SAN FRANCISCO – Private investment funds have pumped hundreds of millions of dollars into the revitalization of US Airways (search), which just put its second bankruptcy behind it and closed its merger with America West Airlines.
Now that the company is again listed on the New York Stock Exchange (search), should regular investors follow suit?
Wall Street has yet to clear US Airways stock for takeoff.
With America West's top executive at the helm in Tempe, Ariz., the combined company is seeking to forge money-losing US Airways and profitable America West into the fifth biggest domestic airline.
The goal is a lofty one: Create a massive low-cost airline known as US Airways that can offer flights to Europe or Hawaii and still turn a profit even if jet fuel stays pricy and cutthroat competition keeps fares low.
A week ago, "LCC" (LCC) started trading on the New York Stock Exchange, replacing the pink-sheets listed US Airways stock and America West's NYSE-traded shares.
Though the ticker represents a unified company, operationally there are years of work that lie ahead. From repainting all its planes in the new company livery to integrating unionized work groups among the approximately 38,000 employees with different levels of seniority to setting up one Web site, the scope of the tasks is daunting.
So far, so good. Since its Sept. 27 debut, the stock is up about 15%. On Tuesday, it added 66 cents, or 3%, to end at $22.16.
Stuck in neutral
Despite US Airways' sweeping cost cuts covering everything from debt to aircraft after two stints in bankruptcy and the merger's promised efficiencies, the combined company is going to have to prove itself on both the cost and revenue sides of its business.
According to Prudential Equity Group, which has a $15 price target and a neutral rating on US Airways shares, the stock is already overvalued.
Prudential's Bob McAdoo expects the company to lose $220 million during the fourth quarter, a figure that includes reorganization expenses.
"We believe the excitement of the merger and recent offerings has driven the valuations to a level that is inconsistent and overpriced versus some of the other larger airlines," wrote McAdoo. He points out that the US Airways market cap is twice that of Continental Airlines (CAL) .
As it was before bankruptcy, Southwest Airlines (LUV) , the perennially profitable low-cost operator, is a major competitor in hub markets for US Airways.
"Thus, LCC's revenue stream is driven by the economics of [Southwest] and not by the economics of other legacy airlines," McAdoo said.
US Airways has boldly predicted the combined company's revenue will reach $10 billion a year, using a slimmed down fleet of just 361 aircraft in its mainline operations, down from the 419 kept in the air by both companies at the start of the year.
Even if the airline has to grapple with Southwest, Goldman Sachs' Glenn Engel notes that Delta Air Lines' capacity cutbacks will help US Airways. Engel now has an in-line rating and a neutral coverage view on the stock and narrowed his loss estimate for 2006 to $2 a share, from $7.80, and forecasts a 50-cent profit in 2007, instead of a $5.50 a share loss.
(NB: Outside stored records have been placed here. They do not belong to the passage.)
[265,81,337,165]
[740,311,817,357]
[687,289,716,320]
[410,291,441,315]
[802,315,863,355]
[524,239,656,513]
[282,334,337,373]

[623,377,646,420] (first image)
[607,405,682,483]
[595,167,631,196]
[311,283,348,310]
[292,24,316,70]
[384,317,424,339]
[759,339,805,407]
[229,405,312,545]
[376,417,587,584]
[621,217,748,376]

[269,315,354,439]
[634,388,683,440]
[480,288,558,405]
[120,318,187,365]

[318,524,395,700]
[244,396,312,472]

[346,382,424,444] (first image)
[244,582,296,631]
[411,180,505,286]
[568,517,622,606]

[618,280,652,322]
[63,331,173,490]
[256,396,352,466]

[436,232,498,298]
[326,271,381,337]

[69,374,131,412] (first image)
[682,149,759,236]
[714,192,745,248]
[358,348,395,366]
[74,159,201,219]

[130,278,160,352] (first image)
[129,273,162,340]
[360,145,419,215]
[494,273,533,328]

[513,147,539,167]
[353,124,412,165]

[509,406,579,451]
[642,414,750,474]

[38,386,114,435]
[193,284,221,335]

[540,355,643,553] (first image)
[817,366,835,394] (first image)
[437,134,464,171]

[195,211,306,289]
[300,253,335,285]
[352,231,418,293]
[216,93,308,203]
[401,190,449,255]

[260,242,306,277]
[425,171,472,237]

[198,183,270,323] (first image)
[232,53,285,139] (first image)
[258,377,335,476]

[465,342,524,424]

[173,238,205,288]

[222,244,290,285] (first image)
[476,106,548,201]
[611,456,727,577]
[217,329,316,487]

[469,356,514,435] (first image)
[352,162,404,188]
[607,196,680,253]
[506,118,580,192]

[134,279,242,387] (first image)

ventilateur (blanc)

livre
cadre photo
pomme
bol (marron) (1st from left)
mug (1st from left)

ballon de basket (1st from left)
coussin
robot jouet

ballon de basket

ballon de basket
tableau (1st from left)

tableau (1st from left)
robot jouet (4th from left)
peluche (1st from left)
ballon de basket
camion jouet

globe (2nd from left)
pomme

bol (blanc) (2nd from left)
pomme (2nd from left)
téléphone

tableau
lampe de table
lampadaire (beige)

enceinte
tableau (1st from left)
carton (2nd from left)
Bear Stearns' airline analyst David Strine agreed that Delta's contraction will help. He has put a $25 price target on US Airways stock and rates it outperform.
"While costs and the balance sheet are not stellar (industry mid-point), the carrier is in a unique position to benefit from capacity cutbacks and more aggressive pricing in '06," Strine wrote.
When it comes to revenue, Strine said he expects the airline to tweak its fares for more profit while benefiting from rivals like Southwest, who may need to raise ticket prices to cover soaring fuel costs.
"In other words, it is not so much what US Airways is doing that makes the stock compelling, it is what others are doing," he wrote.
Calyon Securities' Ray Neidl, who rates US Airways shares neutral, said that persistently high fuel prices could eat up the company's cash pile.
"Revenue assumptions seem reasonable; however, if fuel stays above $65 a barrel, with $1 of fuel equating to an extra $40 million in expenses annually, cash levels would fall to $600 million by the end of 2007 without ticket price increases, the raising of additional cash, or cost cuts in other areas," Neidl wrote.
Trying times
Airline investors have suffered through one of the roughest patches in the stock market over the past few years, with bankruptcies carving billions of dollars from the sector's market capitalization.
And while this summer shaped up as a banner season, with record numbers of passengers taking to the skies, a steep spike in energy prices spoiled the comeback.
Record high jet fuel prices after Hurricane Katrina helped tip not just Delta Air Lines into bankruptcy, but Northwest Airlines (NWACQ) too. UAL Corp. (UALAQ) won't clear Chapter 11 protection until next year.
The Air Transport Association (search) estimates that the industry will spend more than $30 billion this year for about 452 million barrels of fuel.
"Perhaps it goes without saying these days, but we must note that the high fixed cost, commodity equivalent nature of the airline business makes investing in the equities extremely risky," wrote Bear Stearns' Strine. "Over the long term, the industry destroys shareholder value."